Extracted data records
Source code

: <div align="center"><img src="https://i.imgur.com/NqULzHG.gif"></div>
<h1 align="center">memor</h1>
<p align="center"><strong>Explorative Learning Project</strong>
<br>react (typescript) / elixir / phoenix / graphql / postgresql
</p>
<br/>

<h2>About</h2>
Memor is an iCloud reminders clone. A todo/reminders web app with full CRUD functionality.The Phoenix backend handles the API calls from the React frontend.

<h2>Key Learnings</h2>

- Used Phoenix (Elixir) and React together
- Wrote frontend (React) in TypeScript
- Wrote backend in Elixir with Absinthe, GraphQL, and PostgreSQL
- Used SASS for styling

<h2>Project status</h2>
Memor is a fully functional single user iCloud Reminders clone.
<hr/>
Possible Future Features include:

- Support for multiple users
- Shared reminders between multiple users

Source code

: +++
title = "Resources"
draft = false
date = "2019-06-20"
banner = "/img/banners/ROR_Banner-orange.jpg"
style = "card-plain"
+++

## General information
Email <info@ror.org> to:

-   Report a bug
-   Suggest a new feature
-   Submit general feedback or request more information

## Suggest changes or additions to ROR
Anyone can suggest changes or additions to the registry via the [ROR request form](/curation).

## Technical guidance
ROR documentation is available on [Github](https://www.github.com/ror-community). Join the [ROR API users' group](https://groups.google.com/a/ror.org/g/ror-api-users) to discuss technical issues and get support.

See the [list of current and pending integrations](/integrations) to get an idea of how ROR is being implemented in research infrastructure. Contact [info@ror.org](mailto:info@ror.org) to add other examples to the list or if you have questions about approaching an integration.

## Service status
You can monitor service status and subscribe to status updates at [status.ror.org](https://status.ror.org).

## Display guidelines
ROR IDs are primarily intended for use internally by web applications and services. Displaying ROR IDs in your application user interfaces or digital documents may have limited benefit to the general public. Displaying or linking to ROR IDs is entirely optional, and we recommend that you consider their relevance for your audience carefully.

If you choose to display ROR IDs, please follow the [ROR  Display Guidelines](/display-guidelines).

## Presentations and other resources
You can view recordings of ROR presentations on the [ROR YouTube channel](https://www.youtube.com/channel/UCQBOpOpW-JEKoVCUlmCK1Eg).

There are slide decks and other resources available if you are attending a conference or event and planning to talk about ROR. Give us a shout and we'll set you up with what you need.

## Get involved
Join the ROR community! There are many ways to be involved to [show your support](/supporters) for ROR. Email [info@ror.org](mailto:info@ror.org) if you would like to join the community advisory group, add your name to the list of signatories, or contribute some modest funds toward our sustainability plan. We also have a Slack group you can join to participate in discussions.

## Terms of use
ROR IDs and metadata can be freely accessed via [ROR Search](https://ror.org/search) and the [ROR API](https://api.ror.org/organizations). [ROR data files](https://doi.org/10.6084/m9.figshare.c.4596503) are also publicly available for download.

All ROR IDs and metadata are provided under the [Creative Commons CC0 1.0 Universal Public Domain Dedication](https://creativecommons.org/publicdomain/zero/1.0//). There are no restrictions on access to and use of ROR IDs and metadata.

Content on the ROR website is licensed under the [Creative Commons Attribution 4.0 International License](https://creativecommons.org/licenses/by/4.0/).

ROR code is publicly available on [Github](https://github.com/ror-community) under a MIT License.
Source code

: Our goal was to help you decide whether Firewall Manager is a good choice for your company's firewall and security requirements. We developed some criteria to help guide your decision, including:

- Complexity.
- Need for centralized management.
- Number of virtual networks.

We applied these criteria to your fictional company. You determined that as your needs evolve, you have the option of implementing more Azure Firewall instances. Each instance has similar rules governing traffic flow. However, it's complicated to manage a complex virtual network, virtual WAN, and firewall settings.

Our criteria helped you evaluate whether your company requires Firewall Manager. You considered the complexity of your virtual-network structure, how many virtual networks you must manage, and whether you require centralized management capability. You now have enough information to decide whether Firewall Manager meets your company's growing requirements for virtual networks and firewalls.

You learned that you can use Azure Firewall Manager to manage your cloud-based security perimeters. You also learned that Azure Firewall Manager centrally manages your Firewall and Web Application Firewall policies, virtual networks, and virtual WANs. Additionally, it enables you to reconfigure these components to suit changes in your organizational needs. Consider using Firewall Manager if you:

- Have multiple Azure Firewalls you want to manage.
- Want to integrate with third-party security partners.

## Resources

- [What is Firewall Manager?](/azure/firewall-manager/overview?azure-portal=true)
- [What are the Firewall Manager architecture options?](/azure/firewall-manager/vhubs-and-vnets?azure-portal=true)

» **How to complete this task**:
Write out each of the records above, character for character.

» **Task answer**:
Source code

: <div align="center"><img src="https://i.imgur.com/NqULzHG.gif"></div>
<h1 align="center">memor</h1>
<p align="center"><strong>Explorative Learning Project</strong>
<br>react (typescript) / elixir / phoenix / graphql / postgresql
</p>
<br/>

<h2>About</h2>
Memor is an iCloud reminders clone. A todo/reminders web app with full CRUD functionality.The Phoenix backend handles the API calls from the React frontend.

<h2>Key Learnings</h2>

- Used Phoenix (Elixir) and React together
- Wrote frontend (React) in TypeScript
- Wrote backend in Elixir with Absinthe, GraphQL, and PostgreSQL
- Used SASS for styling

<h2>Project status</h2>
Memor is a fully functional single user iCloud Reminders clone.
<hr/>
Possible Future Features include:

- Support for multiple users
- Shared reminders between multiple users

Source code

: +++
title = "Resources"
draft = false
date = "2019-06-20"
banner = "/img/banners/ROR_Banner-orange.jpg"
style = "card-plain"
+++

## General information
Email <info@ror.org> to:

-   Report a bug
-   Suggest a new feature
-   Submit general feedback or request more information

## Suggest changes or additions to ROR
Anyone can suggest changes or additions to the registry via the [ROR request form](/curation).

## Technical guidance
ROR documentation is available on [Github](https://www.github.com/ror-community). Join the [ROR API users' group](https://groups.google.com/a/ror.org/g/ror-api-users) to discuss technical issues and get support.

See the [list of current and pending integrations](/integrations) to get an idea of how ROR is being implemented in research infrastructure. Contact [info@ror.org](mailto:info@ror.org) to add other examples to the list or if you have questions about approaching an integration.

## Service status
You can monitor service status and subscribe to status updates at [status.ror.org](https://status.ror.org).

## Display guidelines
ROR IDs are primarily intended for use internally by web applications and services. Displaying ROR IDs in your application user interfaces or digital documents may have limited benefit to the general public. Displaying or linking to ROR IDs is entirely optional, and we recommend that you consider their relevance for your audience carefully.

If you choose to display ROR IDs, please follow the [ROR  Display Guidelines](/display-guidelines).

## Presentations and other resources
You can view recordings of ROR presentations on the [ROR YouTube channel](https://www.youtube.com/channel/UCQBOpOpW-JEKoVCUlmCK1Eg).

There are slide decks and other resources available if you are attending a conference or event and planning to talk about ROR. Give us a shout and we'll set you up with what you need.

## Get involved
Join the ROR community! There are many ways to be involved to [show your support](/supporters) for ROR. Email [info@ror.org](mailto:info@ror.org) if you would like to join the community advisory group, add your name to the list of signatories, or contribute some modest funds toward our sustainability plan. We also have a Slack group you can join to participate in discussions.

## Terms of use
ROR IDs and metadata can be freely accessed via [ROR Search](https://ror.org/search) and the [ROR API](https://api.ror.org/organizations). [ROR data files](https://doi.org/10.6084/m9.figshare.c.4596503) are also publicly available for download.

All ROR IDs and metadata are provided under the [Creative Commons CC0 1.0 Universal Public Domain Dedication](https://creativecommons.org/publicdomain/zero/1.0//). There are no restrictions on access to and use of ROR IDs and metadata.

Content on the ROR website is licensed under the [Creative Commons Attribution 4.0 International License](https://creativecommons.org/licenses/by/4.0/).

ROR code is publicly available on [Github](https://github.com/ror-community) under a MIT License.
Source code

: Our goal was to help you decide whether Firewall Manager is a good choice for your company's firewall and security requirements. We developed some criteria to help guide your decision, including:

- Complexity.
- Need for centralized management.
- Number of virtual networks.

We applied these criteria to your fictional company. You determined that as your needs evolve, you have the option of implementing more Azure Firewall instances. Each instance has similar rules governing traffic flow. However, it's complicated to manage a complex virtual network, virtual WAN, and firewall settings.

Our criteria helped you evaluate whether your company requires Firewall Manager. You considered the complexity of your virtual-network structure, how many virtual networks you must manage, and whether you require centralized management capability. You now have enough information to decide whether Firewall Manager meets your company's growing requirements for virtual networks and firewalls.

You learned that you can use Azure Firewall Manager to manage your cloud-based security perimeters. You also learned that Azure Firewall Manager centrally manages your Firewall and Web Application Firewall policies, virtual networks, and virtual WANs. Additionally, it enables you to reconfigure these components to suit changes in your organizational needs. Consider using Firewall Manager if you:

- Have multiple Azure Firewalls you want to manage.
- Want to integrate with third-party security partners.

## Resources

- [What is Firewall Manager?](/azure/firewall-manager/overview?azure-portal=true)
- [What are the Firewall Manager architecture options?](/azure/firewall-manager/vhubs-and-vnets?azure-portal=true)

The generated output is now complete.